The purpose of the lye mixture is to remove the hard outside hull, leaving the edible kernel. The lye also loosens the dark eyes which are not appetizing to look at. It is necessary to keep stirring the hot ash water mixture to prevent the sediment and hulls from baking in the bottom of the pan. It is also necessary to use a wooden spoon, for the lye in the ashes will eat up a metal one.

When the hulls are loosened, she takes the pot of hominy off the stove and rinses and re-rinses the hominy to take off the ash mud and wash away the hulls and eyes.

It is advisable to take the pan of cooked corn and ashes outside to rinse in a big sieve with the hose to dispose of the muddy ashes. While rinsing, she rubs the hominy through her fingers to take off all the eyes and hulls.

The result is raw hominy. We sampled a handful. It tasted like hominy all right, only better than you could buy in a store.

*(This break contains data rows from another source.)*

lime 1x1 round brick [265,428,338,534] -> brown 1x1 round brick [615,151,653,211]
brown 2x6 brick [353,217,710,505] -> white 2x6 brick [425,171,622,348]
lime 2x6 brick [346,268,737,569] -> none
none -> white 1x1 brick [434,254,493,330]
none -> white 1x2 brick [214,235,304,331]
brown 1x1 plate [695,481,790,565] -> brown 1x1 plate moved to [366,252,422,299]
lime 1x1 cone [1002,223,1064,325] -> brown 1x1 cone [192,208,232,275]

This hominy now has to be cooked until tender to serve. Ella cans much of hers by putting a teaspoon of salt in each quart jar and filling the jar only two-thirds full of hominy because it will still swell some more. Then she fills the jar to 1/2 inch of the top with water and seals it. She pressures it at 10 pounds pressure for an hour and a half to two hours.

Ella doesn't think this way of making hominy is any harder to do than with lye and she sure enjoys the finished product. So did we.

Even with straining and repeated washings, who would imagine it would look so good?